In addition, the internal noise removal apparatus 100 has an absolute value | y _i Instead of (f, τ) |, P calculated from the moving average of power as shown in equation (8) _i Noise suppression signal y that minimizes (f, τ) _i (F, τ) is the noise suppression signal y _min It may be calculated as (f, τ).

Here, β is a coefficient for calculating the moving average, and takes a value from 0 to 1.
FIG. 8 is a flowchart of processing of the power minimizing filtering 408 according to the first embodiment of this invention.
In initialization 801, the internal noise removal apparatus 100 sets various variables to initial values. Specifically, the internal noise removal apparatus 100 sets the index i of the noise suppression filter to “0”, and | y ₀ The square of (f, τ) | _min Set to P _min Index i of the noise suppression filter that minimizes _min Is set to “0”. The internal noise removal apparatus 100 proceeds to determination 805 after setting various variables to initial values.
In decision 805, the internal noise removal apparatus 100 determines that the noise suppression filter index i is the total noise suppression filter number i. _max Determine if greater than. That is, it is determined whether or not the processing has been completed for all noise suppression filters.

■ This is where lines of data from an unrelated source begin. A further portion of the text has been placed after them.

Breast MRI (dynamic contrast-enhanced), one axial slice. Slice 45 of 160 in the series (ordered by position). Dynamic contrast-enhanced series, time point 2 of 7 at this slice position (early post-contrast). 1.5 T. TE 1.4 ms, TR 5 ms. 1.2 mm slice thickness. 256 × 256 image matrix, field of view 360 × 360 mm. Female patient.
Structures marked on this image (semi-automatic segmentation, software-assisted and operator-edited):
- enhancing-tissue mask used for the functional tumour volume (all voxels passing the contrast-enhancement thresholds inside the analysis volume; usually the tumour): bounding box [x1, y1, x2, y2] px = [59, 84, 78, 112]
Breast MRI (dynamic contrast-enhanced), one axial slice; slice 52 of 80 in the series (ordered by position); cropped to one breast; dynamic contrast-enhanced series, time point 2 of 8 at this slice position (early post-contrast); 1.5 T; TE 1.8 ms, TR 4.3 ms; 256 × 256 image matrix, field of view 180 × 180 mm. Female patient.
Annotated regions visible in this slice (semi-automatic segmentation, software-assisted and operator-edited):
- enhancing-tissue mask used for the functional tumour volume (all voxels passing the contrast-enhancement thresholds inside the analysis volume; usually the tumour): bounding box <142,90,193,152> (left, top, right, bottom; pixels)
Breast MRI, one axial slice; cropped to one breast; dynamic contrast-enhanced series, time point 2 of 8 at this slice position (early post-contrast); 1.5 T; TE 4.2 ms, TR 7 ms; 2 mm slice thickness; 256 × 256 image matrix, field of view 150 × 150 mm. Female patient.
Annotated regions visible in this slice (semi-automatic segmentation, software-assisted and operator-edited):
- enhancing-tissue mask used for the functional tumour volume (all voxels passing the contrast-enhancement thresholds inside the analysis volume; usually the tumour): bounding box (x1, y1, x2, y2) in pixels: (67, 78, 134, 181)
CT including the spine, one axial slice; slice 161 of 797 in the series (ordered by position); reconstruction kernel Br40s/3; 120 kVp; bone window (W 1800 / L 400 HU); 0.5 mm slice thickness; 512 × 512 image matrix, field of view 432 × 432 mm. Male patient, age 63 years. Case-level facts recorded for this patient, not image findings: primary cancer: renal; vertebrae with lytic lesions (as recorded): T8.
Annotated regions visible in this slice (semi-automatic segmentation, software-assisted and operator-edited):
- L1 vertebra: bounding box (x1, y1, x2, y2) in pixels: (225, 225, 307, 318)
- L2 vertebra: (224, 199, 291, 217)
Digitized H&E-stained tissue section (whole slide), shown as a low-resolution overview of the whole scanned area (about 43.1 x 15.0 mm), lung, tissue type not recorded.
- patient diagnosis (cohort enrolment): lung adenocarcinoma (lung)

The index i of the noise suppression filter is the total noise suppression filter number i _max When it is determined that the following is true, the internal noise removal apparatus 100 proceeds to the noise suppression filtering 802.

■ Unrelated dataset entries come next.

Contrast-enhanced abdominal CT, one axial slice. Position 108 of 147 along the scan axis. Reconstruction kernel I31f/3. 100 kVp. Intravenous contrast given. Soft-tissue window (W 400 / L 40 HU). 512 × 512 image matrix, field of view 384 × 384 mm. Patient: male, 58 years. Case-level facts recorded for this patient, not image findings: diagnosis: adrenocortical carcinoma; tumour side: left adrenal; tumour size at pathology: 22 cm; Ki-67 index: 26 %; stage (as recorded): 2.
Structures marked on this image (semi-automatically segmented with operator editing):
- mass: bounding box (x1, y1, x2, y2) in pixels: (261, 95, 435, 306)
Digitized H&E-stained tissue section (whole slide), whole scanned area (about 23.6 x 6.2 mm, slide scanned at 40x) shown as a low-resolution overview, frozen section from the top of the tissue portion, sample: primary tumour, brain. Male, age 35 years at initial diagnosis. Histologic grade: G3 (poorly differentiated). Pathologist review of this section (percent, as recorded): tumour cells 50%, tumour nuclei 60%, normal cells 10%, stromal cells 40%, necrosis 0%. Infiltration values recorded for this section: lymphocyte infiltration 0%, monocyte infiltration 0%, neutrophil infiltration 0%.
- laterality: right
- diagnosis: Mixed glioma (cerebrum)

In the noise suppression filtering 802, the internal noise removal apparatus 100 causes each noise suppression filter to act on the input signal x (f, τ), and the noise suppression signal y. _i (F, τ) is calculated, and the process proceeds to decision 803.

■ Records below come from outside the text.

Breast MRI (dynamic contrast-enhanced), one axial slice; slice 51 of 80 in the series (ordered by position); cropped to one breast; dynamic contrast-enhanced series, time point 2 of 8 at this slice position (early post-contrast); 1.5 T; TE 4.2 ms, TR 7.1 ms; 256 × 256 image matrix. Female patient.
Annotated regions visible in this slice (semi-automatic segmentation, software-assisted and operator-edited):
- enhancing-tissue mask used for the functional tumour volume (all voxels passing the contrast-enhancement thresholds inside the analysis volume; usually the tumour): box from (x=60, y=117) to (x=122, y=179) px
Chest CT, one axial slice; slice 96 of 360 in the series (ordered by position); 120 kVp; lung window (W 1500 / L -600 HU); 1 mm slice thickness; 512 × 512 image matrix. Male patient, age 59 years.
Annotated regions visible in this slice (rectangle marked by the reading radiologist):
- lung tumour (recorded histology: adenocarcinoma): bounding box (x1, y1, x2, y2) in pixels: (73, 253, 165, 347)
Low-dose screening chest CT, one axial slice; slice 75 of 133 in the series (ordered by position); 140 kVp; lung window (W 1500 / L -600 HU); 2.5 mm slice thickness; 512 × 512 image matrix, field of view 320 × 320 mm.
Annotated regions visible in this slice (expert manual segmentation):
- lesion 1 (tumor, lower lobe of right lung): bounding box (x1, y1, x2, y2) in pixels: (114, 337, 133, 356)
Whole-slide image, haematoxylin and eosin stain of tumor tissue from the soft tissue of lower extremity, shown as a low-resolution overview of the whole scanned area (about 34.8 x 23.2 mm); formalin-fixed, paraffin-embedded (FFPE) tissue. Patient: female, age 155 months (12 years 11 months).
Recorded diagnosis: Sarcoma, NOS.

In decision 803, the internal noise removal apparatus 100 determines that the noise suppression signal y _i The square of the absolute value of (f, τ) is P _min It is determined whether it is smaller. When i = 0, in the determination 803, the internal noise removal apparatus 100 determines that P _min Without making the determination, the index i of the noise filter is updated to “1”, and then the process returns to the determination 805 to perform the same processing for the next noise suppression filter.
Noise suppression signal y with noise removed _i The square of the absolute value of (f, τ) is P _min If it is determined as above, the internal noise removal apparatus 100 updates i to i + 1, returns to determination 805, and performs the same processing for the next noise suppression filter.
Noise suppression signal y _i If it is determined that the square of the absolute value of (f, τ) is smaller than Pmin, the internal noise removal apparatus 100 proceeds to the minimum value update 804.
In the minimum value update 804, the internal noise removal apparatus 100 performs P _min And i _min Is updated, i is updated to i + 1, and the process returns to decision 805 to execute processing for the next noise suppression filter.
In decision 805, the index i of the noise suppression filter is the total noise suppression filter number i. _max When it is determined that the value is larger than the maximum value, the internal noise removal apparatus 100 determines that the processing has been completed for all the noise suppression filters, and P _min The noise suppression filter index i and the noise suppression signal y _i (F, τ) i _min And noise suppression signal y _min (F, τ) is output to the time domain transform 409 and the process is terminated.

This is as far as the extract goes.